New approach to fighting malaria targets parasite, not mosquitoes

Modifying bacteria that live in a mosquito’s gut so they kill the malaria parasite bypasses some problems with insecticides and genetically engineered bugs.

 Malaria Scientists look to attacking the malaria parasite in a mosquito’s gut to combat the disease. Pictured is an Anopheles mosquito with malaria. (CDC / July 21, 2012)
By Jon Bardin, Los Angeles TimesJuly 21, 2012

Attempts to control malaria — which kills about 1 million people a year — have traditionally focused on the use of drugs to treat the disease and insecticides to kill mosquitoes.

Now some scientists have devised a sneakier strategy: feed mosquitoes a genetically engineered bacterium that will kill the malaria parasite from within.

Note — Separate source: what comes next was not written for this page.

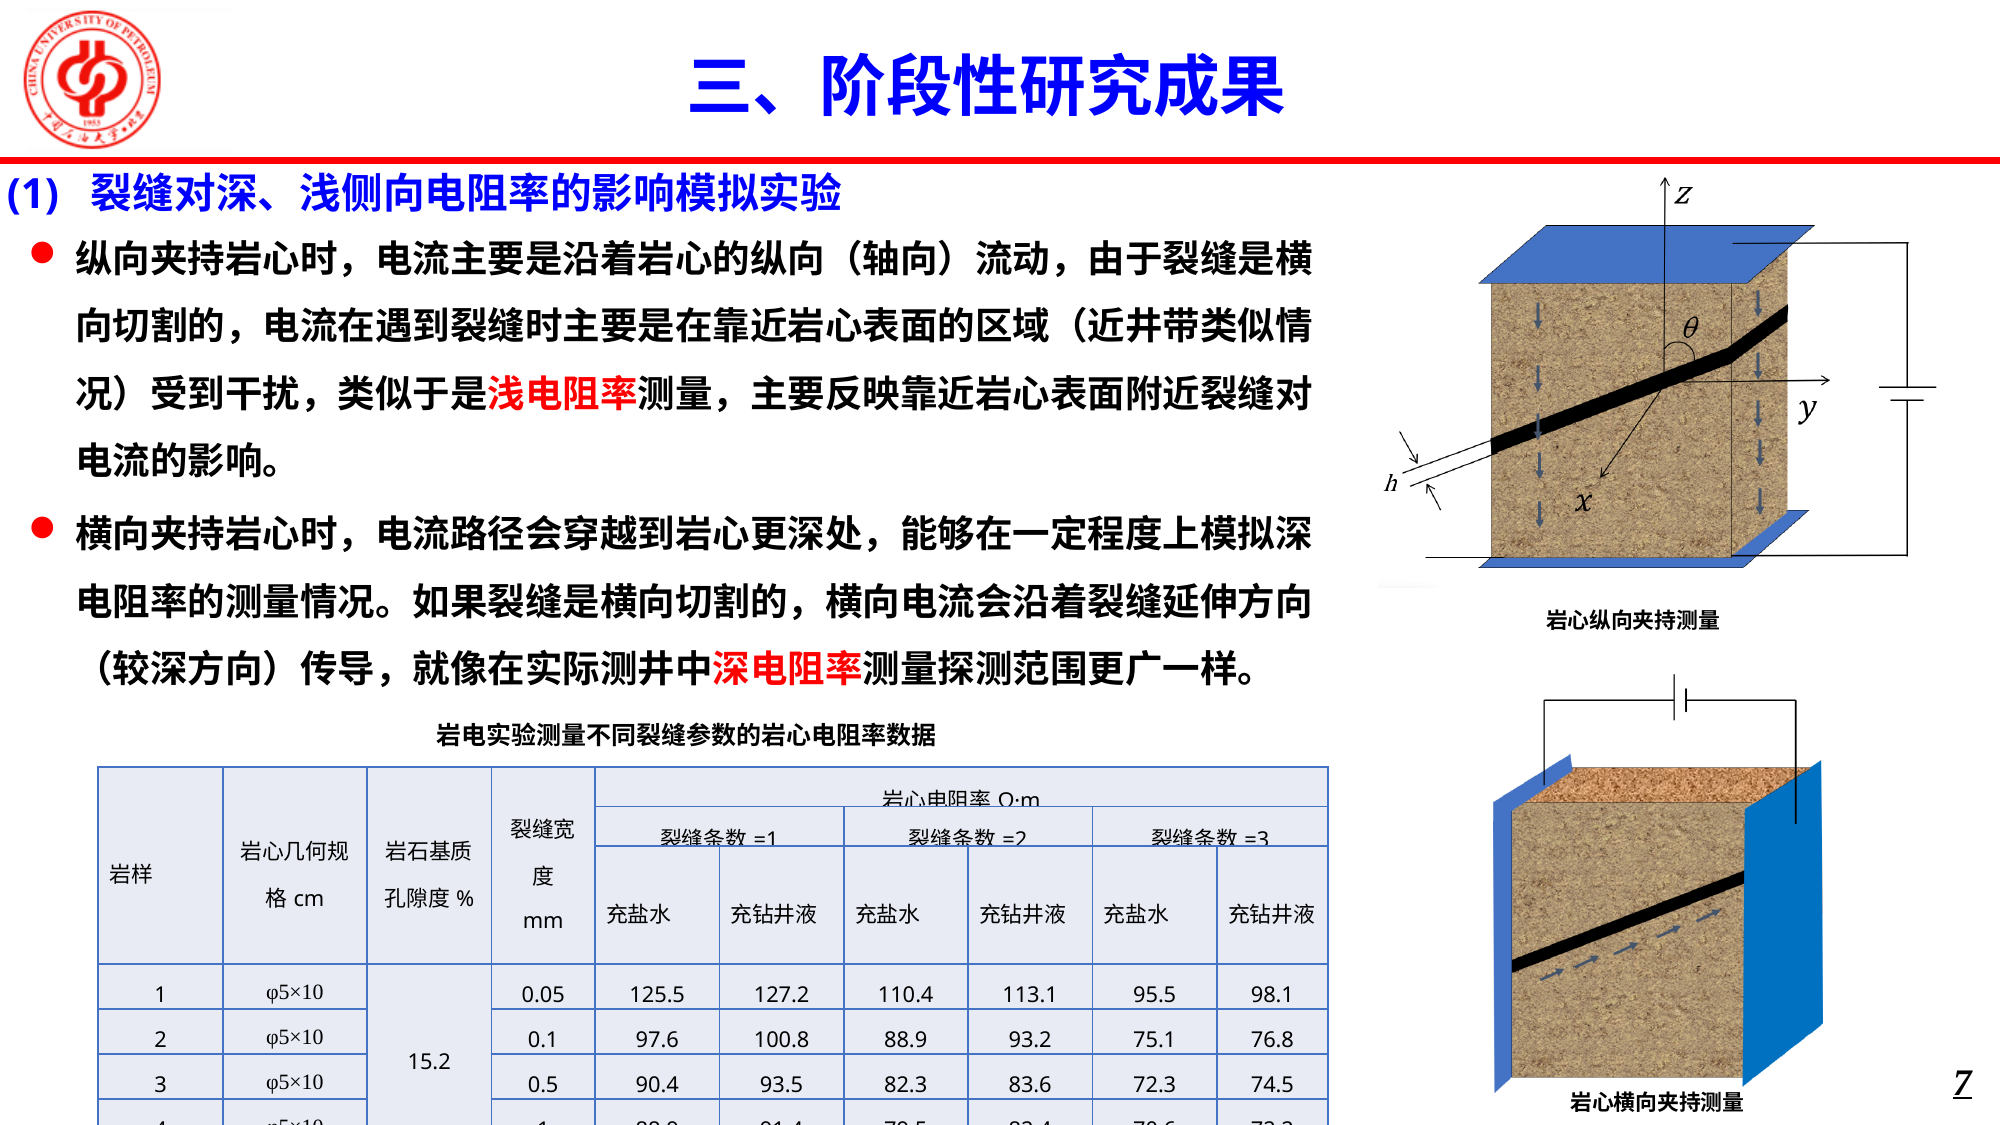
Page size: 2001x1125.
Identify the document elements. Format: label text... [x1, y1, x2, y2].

Insecticides have a major flaw, said Marcelo Jacobs-Lorena, a malaria expert at Johns Hopkins University and an author of the new study. “When insecticides are used — say, inside of houses — many of the mosquitoes in the area get killed but some will always survive. It’s a perfect way to select for resistance,” he said. That’s because the mosquitoes most resistant to insecticides will survive and have insecticide-resistant offspring. The same problem exists for anti-malaria drugs.

As a result, Jacobs-Lorena said, mosquito populations have continued to thrive, becoming more immune every day to the poisons we expose them to.

He is taking a different, more high-tech approach.

Ten years ago, his group was the first to show that mosquitoes could be genetically engineered to produce anti-malarial proteins in their guts, rendering them incapable of harboring the parasite. The idea was that the insects would be released into the wild and spread their new genes around.

But the technical and ethical barriers to this approach have been difficult to overcome. For one thing, “unless you give the mosquitoes some kind of advantage over normal mosquitoes, they cannot establish themselves,” Jacobs-Lorena said. For another, mosquitoes that carry malaria tend to only mate with each other, making it hard for the resistance gene to spread through mosquito populations.

Plus there is more than one species of mosquito that carries malaria, said Michael Riehle, an entomologist at Arizona State University who was not an author on the new study. You’d have to engineer them all, he said.

Perhaps most difficult of all, there is strong public opposition to the release of genetically modified mosquitoes.

Right now, the Food and Drug Administration is reviewing a proposal from the biotech company Oxitec, of Abingdon, England, to release genetically engineered mosquitoes in Key West, Fla. The insects would be designed to breed a lethal gene into wild mosquito populations, a strategy that is already being deployed by Oxitec in Juaziero, Brazil, to great effect.

But the plan has encountered fierce local opposition in Florida because of concerns about dangers of genetically modified organisms to people and the local ecosystem.

With this in mind, Jacobs-Lorena’s team has switched its strategy: Instead of modifying mosquitoes, they are genetically engineering bacteria that naturally live in the mosquito gut. The altered bacteria produce several parasite-killing proteins, including one that inserts itself into the outer membrane of the parasite, causing it to leak its contents and die.

The new study, published July 16 in the Proceedings of the National Academy of Sciences, laid out the basic principles.

First, the researchers took advantage of mosquitoes’ love for sweets, getting them to feast on cotton balls that were soaked in a mix of genetically engineered bacteria and sugar. The bacteria traveled with the sugar to the mosquito’s gut, where they took up residence among the sea of microbes living there already.

Next, the scientists allowed the mosquitoes to feast on malaria-tainted blood to see whether the parasite would survive.

“It was amazing,” said Jacobs-Lorena: The proportion of mosquitoes carrying the parasite dropped by 84% and overall parasite levels dropped by more than 90%.

Infectious disease expert Dr. Ravi Durvasula of the University of New Mexico said the work is promising both because of its apparent success and because it avoids some of the pitfalls of previous methods.

“It’s important that they’re not tinkering with the genome of the insect itself,” he said; many researchers believe that people are less likely to object to genetically modified bacteria.

But there’s still a long way to go before the technique can be deployed in the areas that need it most, he added. Most significantly, public health officials would have to devise a way to get the engineered bacteria into the guts of all the wild mosquitoes.

Jacobs-Lorena believes he has a winning strategy: clay pots.

His plan, hatched with collaborators in Burkina Faso in West Africa, is to stash sugar- and bacteria-soaked cotton balls in clay jars. During the day, mosquitoes like to hang out in dark, humid environments, so the clay jars attract them.

“We think that could be an effective way to introduce the bacteria into the mosquitoes,” he said.

Even when the technique is perfected, the engineered bacteria will still need to go through regulatory hoops, and public health officials will need to convince wary citizens that the approach carries no risk to people or the environment, Jacobs-Lorena said.

“If we can convince people that the benefits outweigh the risks, I think we will have a chance,” he said. “We’re talking here about saving lives.”